• [TRY IT]: Every line with the string "along" should be copied from the data.

• [EXERCISE DATA]:
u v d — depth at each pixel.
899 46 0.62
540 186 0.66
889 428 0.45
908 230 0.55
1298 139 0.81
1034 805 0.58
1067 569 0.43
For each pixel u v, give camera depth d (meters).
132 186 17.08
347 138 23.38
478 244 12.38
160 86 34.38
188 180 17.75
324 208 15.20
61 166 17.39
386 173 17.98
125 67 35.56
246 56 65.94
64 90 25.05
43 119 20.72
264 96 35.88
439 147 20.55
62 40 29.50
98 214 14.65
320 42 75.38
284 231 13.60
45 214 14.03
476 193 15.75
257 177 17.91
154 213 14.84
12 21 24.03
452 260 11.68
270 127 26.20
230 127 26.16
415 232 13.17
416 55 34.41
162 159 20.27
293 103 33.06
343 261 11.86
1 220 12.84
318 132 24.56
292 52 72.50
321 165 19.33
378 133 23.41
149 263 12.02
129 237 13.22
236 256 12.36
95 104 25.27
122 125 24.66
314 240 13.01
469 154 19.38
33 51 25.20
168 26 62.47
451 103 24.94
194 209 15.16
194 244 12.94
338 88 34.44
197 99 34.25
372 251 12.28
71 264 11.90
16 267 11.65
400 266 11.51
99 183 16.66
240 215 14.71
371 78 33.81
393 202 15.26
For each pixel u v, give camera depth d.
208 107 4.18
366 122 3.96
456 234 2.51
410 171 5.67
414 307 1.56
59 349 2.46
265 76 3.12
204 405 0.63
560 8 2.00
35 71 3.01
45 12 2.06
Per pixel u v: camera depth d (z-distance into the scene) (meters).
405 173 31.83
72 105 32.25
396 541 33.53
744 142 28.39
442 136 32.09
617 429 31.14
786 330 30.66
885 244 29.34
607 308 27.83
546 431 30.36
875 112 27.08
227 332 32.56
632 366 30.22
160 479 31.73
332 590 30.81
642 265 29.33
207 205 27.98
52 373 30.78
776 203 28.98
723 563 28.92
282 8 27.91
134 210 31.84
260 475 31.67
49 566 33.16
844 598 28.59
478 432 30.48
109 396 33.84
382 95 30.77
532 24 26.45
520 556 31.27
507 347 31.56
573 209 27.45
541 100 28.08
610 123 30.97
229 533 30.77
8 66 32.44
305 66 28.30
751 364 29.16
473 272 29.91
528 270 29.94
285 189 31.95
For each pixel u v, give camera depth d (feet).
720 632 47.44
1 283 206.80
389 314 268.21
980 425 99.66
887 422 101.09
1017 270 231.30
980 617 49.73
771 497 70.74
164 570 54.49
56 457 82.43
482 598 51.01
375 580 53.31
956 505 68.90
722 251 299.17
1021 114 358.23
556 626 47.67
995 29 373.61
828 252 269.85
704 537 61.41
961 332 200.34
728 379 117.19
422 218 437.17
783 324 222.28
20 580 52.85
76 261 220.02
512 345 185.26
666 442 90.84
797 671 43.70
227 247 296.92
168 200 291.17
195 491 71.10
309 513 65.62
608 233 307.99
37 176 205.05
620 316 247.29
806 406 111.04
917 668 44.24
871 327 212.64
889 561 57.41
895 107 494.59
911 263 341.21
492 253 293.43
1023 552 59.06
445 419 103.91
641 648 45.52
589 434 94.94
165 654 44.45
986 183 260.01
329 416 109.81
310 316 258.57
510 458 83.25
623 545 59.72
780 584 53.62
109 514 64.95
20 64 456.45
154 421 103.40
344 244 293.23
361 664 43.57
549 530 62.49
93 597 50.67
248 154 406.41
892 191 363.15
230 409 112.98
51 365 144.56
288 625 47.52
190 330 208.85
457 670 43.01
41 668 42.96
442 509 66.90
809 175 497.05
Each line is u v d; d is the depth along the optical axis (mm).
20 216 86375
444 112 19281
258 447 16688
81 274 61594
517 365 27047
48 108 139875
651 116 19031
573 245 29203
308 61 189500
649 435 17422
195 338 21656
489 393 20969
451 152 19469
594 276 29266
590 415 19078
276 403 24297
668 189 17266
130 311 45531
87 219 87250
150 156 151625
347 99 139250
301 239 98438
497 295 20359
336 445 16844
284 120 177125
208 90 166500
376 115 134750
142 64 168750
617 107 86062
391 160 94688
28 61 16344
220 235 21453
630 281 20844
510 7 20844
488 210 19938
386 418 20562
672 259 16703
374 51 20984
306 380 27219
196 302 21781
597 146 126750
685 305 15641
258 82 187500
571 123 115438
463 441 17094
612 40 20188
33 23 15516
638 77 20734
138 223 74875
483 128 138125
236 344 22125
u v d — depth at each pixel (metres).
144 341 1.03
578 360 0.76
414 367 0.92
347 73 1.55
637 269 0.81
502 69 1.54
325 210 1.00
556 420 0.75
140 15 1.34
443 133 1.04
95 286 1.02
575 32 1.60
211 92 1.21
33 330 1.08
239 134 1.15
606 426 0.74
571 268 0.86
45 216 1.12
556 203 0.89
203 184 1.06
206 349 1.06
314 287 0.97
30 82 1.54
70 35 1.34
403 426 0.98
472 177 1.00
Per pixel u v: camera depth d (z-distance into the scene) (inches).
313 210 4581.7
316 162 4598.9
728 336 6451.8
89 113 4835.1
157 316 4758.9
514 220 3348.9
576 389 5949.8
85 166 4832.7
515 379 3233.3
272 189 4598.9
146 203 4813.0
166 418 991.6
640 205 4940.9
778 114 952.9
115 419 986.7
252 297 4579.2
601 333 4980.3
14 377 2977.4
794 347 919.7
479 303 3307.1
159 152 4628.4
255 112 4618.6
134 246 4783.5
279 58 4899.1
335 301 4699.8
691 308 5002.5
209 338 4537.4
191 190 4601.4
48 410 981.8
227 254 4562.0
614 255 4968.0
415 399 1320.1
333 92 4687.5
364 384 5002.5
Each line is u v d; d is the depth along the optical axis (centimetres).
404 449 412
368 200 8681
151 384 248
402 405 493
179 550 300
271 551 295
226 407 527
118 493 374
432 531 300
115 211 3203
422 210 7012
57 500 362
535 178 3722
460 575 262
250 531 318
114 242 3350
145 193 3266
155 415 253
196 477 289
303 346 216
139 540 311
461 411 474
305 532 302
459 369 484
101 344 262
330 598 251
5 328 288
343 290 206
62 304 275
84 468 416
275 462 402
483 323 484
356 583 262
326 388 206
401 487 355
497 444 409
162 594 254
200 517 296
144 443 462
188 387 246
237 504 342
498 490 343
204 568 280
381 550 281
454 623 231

• [TASK RESULT]:
Each line is u v d; d is the depth along the optical axis (mm).
Each line is u v d; d is the depth along the optical axis (centimetres).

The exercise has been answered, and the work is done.